The modern library is a community hub, she said, COVID-19 notwithstanding.
"People can come to the library without having to buy anything, and they have a place where they can build a community and grow as a community and learn about any topic," Hatton said. "It’s just a chance to get together with other people."
Previously, libraries focused mostly on information, she said.
"There was no Google," she said. "But now, we really have a focus on people in the library, and spaces for people and programs for people."
That includes the importance of literacy, especially early literacy and how that translates into future success.
"That was a big push in my library in Lincoln," she said, including the importance of reading aloud to children and "how that really changes their brains."
"And I think that’s one of the biggest things, (along with) just having an opportunity to connect with others in the community and do things," she said, including learning-related opportunities such as maker’s spaces.
Hatton is excited about the opportunity presented by Abilene Heritage Square, the future home of Abilene’s downtown library.
Located in the former Lincoln Middle School/Abilene High School (one starts to notice a theme related to Hatton), the new library space is going to be part of "campus" that has auditorium space, museum space, and other amenities.

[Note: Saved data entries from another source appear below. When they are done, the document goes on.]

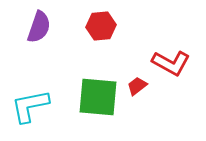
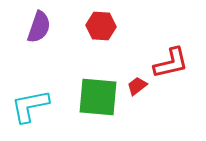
red hexagon: rotated 8 degrees clockwise
red L-shape: rotated 42 degrees counterclockwise
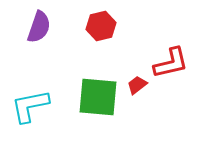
red hexagon: rotated 16 degrees counterclockwise
red trapezoid: moved 1 px up
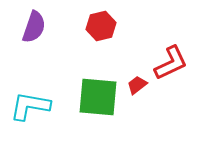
purple semicircle: moved 5 px left
red L-shape: rotated 12 degrees counterclockwise
cyan L-shape: rotated 21 degrees clockwise
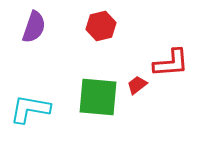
red L-shape: rotated 21 degrees clockwise
cyan L-shape: moved 3 px down
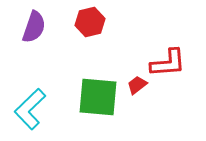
red hexagon: moved 11 px left, 4 px up
red L-shape: moved 3 px left
cyan L-shape: rotated 54 degrees counterclockwise
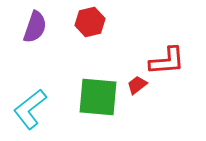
purple semicircle: moved 1 px right
red L-shape: moved 1 px left, 2 px up
cyan L-shape: rotated 6 degrees clockwise
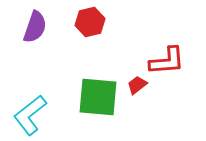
cyan L-shape: moved 6 px down
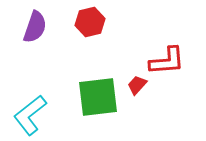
red trapezoid: rotated 10 degrees counterclockwise
green square: rotated 12 degrees counterclockwise
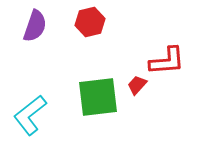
purple semicircle: moved 1 px up
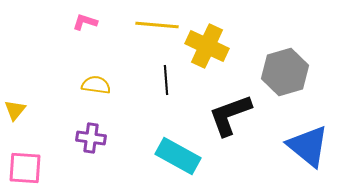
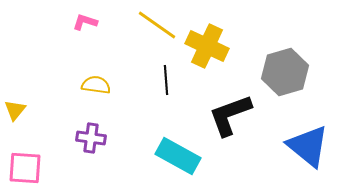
yellow line: rotated 30 degrees clockwise
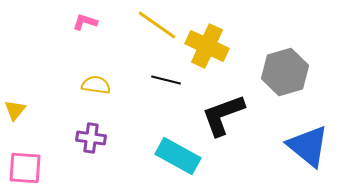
black line: rotated 72 degrees counterclockwise
black L-shape: moved 7 px left
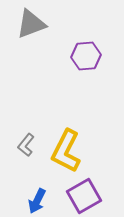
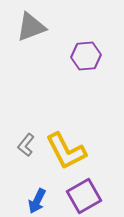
gray triangle: moved 3 px down
yellow L-shape: rotated 54 degrees counterclockwise
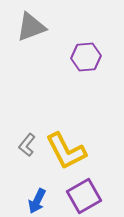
purple hexagon: moved 1 px down
gray L-shape: moved 1 px right
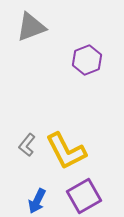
purple hexagon: moved 1 px right, 3 px down; rotated 16 degrees counterclockwise
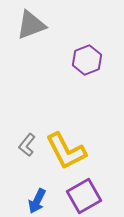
gray triangle: moved 2 px up
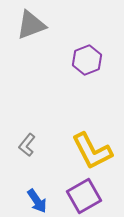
yellow L-shape: moved 26 px right
blue arrow: rotated 60 degrees counterclockwise
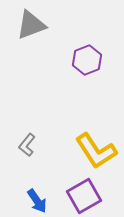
yellow L-shape: moved 4 px right; rotated 6 degrees counterclockwise
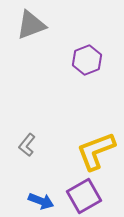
yellow L-shape: rotated 102 degrees clockwise
blue arrow: moved 4 px right; rotated 35 degrees counterclockwise
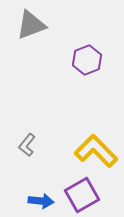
yellow L-shape: rotated 66 degrees clockwise
purple square: moved 2 px left, 1 px up
blue arrow: rotated 15 degrees counterclockwise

"I really love how it’s part of a campus," she said. "And to think that it’s going to be really fantastic for the community. It’ll give the library a lot of opportunities to partner with other organizations like The Grace Museum. I’ve talked to (Grace Museum Executive Director Laura Moore) a lot about that. It’s not just going to be a standalone institution."

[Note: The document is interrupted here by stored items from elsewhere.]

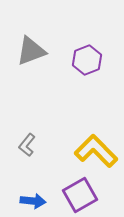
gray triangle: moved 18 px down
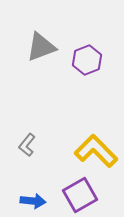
gray triangle: moved 10 px right, 4 px up
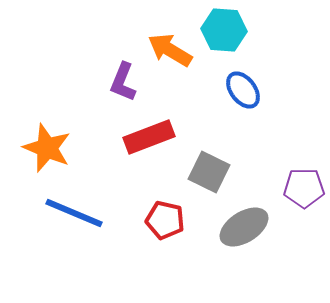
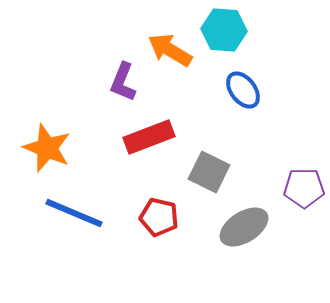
red pentagon: moved 6 px left, 3 px up
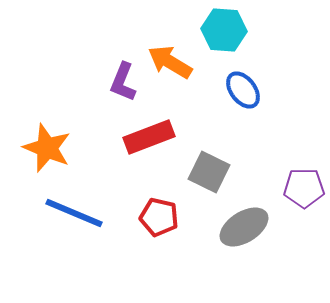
orange arrow: moved 12 px down
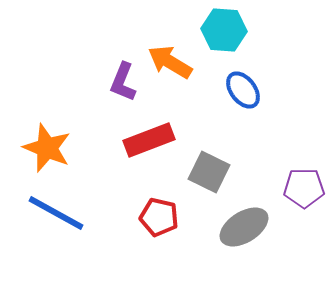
red rectangle: moved 3 px down
blue line: moved 18 px left; rotated 6 degrees clockwise
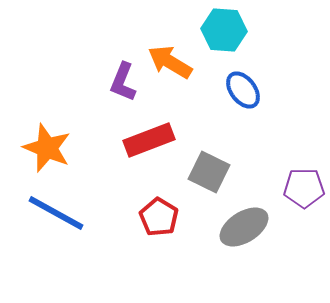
red pentagon: rotated 18 degrees clockwise
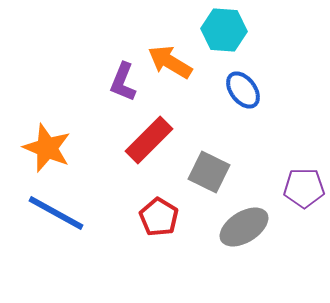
red rectangle: rotated 24 degrees counterclockwise
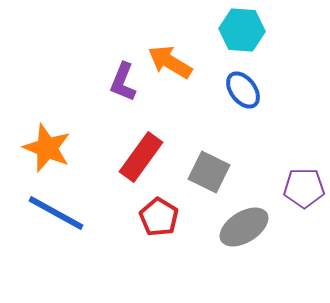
cyan hexagon: moved 18 px right
red rectangle: moved 8 px left, 17 px down; rotated 9 degrees counterclockwise
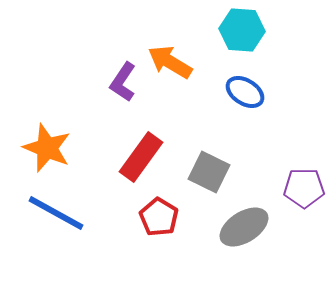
purple L-shape: rotated 12 degrees clockwise
blue ellipse: moved 2 px right, 2 px down; rotated 21 degrees counterclockwise
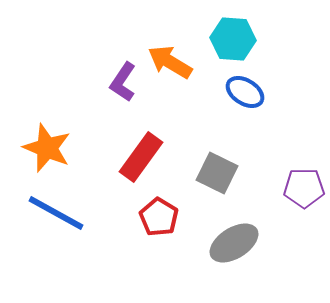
cyan hexagon: moved 9 px left, 9 px down
gray square: moved 8 px right, 1 px down
gray ellipse: moved 10 px left, 16 px down
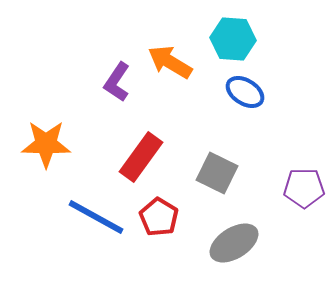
purple L-shape: moved 6 px left
orange star: moved 1 px left, 4 px up; rotated 21 degrees counterclockwise
blue line: moved 40 px right, 4 px down
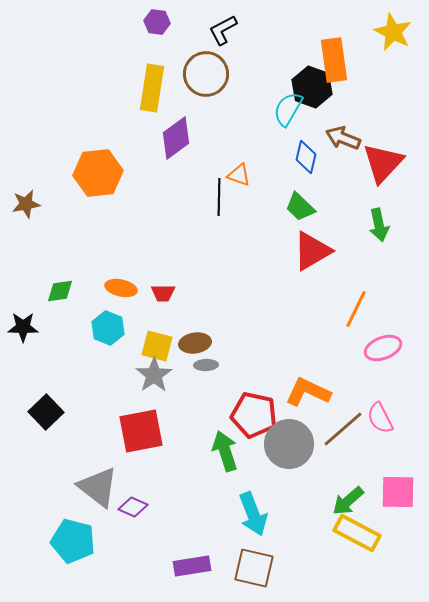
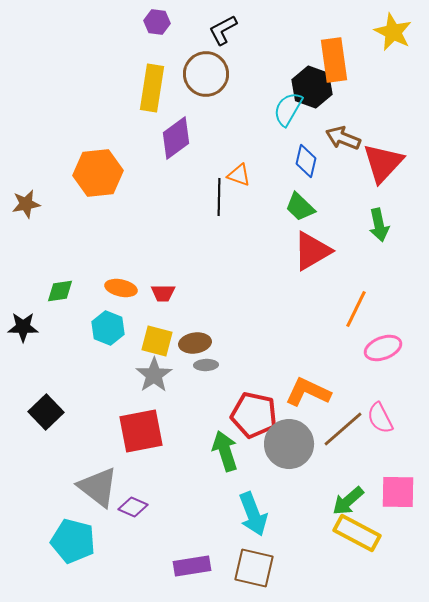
blue diamond at (306, 157): moved 4 px down
yellow square at (157, 346): moved 5 px up
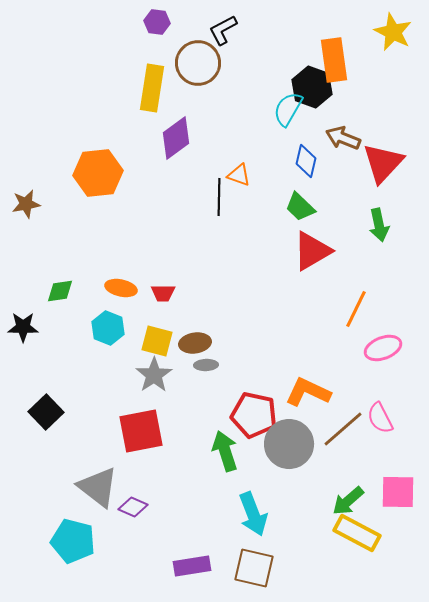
brown circle at (206, 74): moved 8 px left, 11 px up
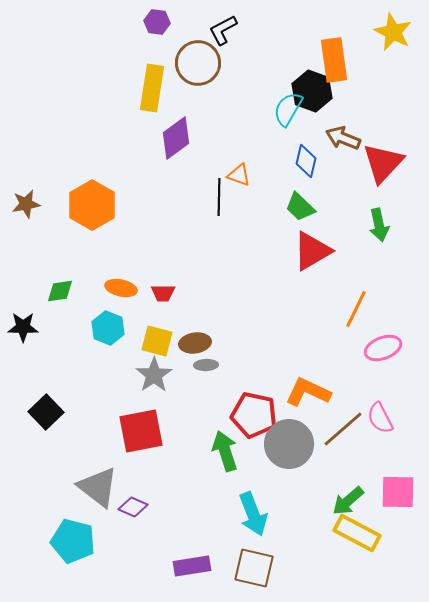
black hexagon at (312, 87): moved 4 px down
orange hexagon at (98, 173): moved 6 px left, 32 px down; rotated 24 degrees counterclockwise
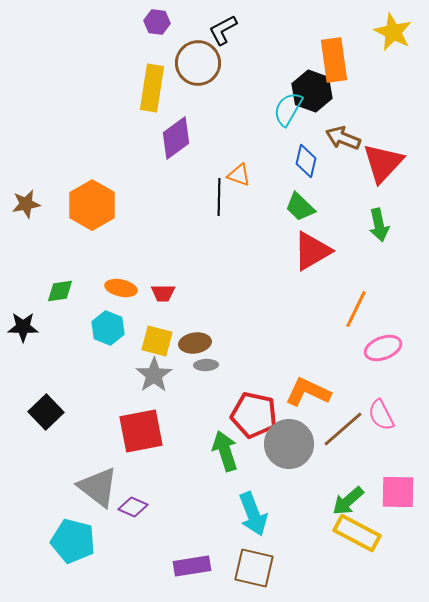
pink semicircle at (380, 418): moved 1 px right, 3 px up
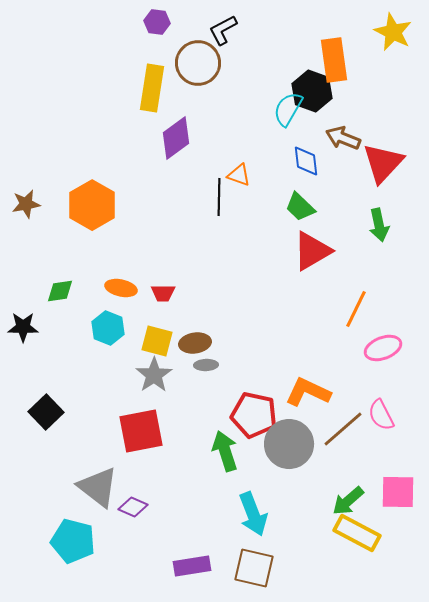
blue diamond at (306, 161): rotated 20 degrees counterclockwise
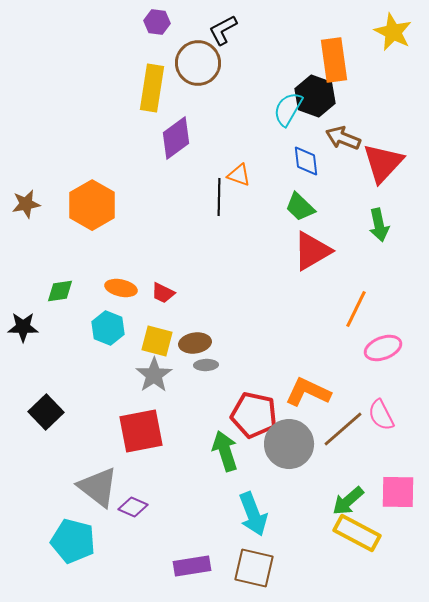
black hexagon at (312, 91): moved 3 px right, 5 px down
red trapezoid at (163, 293): rotated 25 degrees clockwise
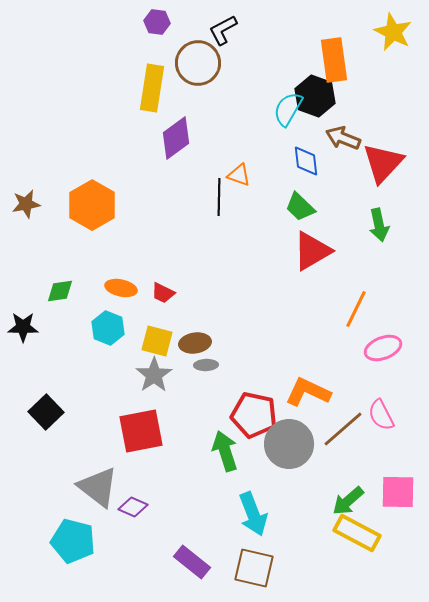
purple rectangle at (192, 566): moved 4 px up; rotated 48 degrees clockwise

Hatton sees in that configuration the opportunity for the library to be an even more vibrant and interconnected part of the community, perhaps enticing those who have never come to a public library before to check the opportunities such a setting represents.
On a personal level, Hatton, loves spending time with family. She has five brothers, all of but one still in Nebraska.
She and her husband, Tom, have two rescue dogs.
"I like to be involved in animal charities and things like that," she said.
Reading, nor surprisingly, is a big part of what she likes to do in her spare time.
She’s also a big fan of cycling, already finding contacts in the Abilene community interested in the same.
"Those are kind of my fun things, going to the dog park and going cycling outside," she said.
She’s also trying her hand at gardening, specifically Xeriscaping - using native plants to produce water-smart but aesthetically-pleasing results.
While managing a library system in a pandemic isn’t easy, it’s something that Hatton said is a challenge worth meeting.
"We’re trying to give people the option to connect with other people, if they feel like that is a safe thing to do," she said, keeping programs going at 50% capacity and making space to keep participants young or old socially distant.
"We’re giving people the opportunity to come out and just get out of isolation a little bit, but also remain safe, which is our biggest goal," Hatton said.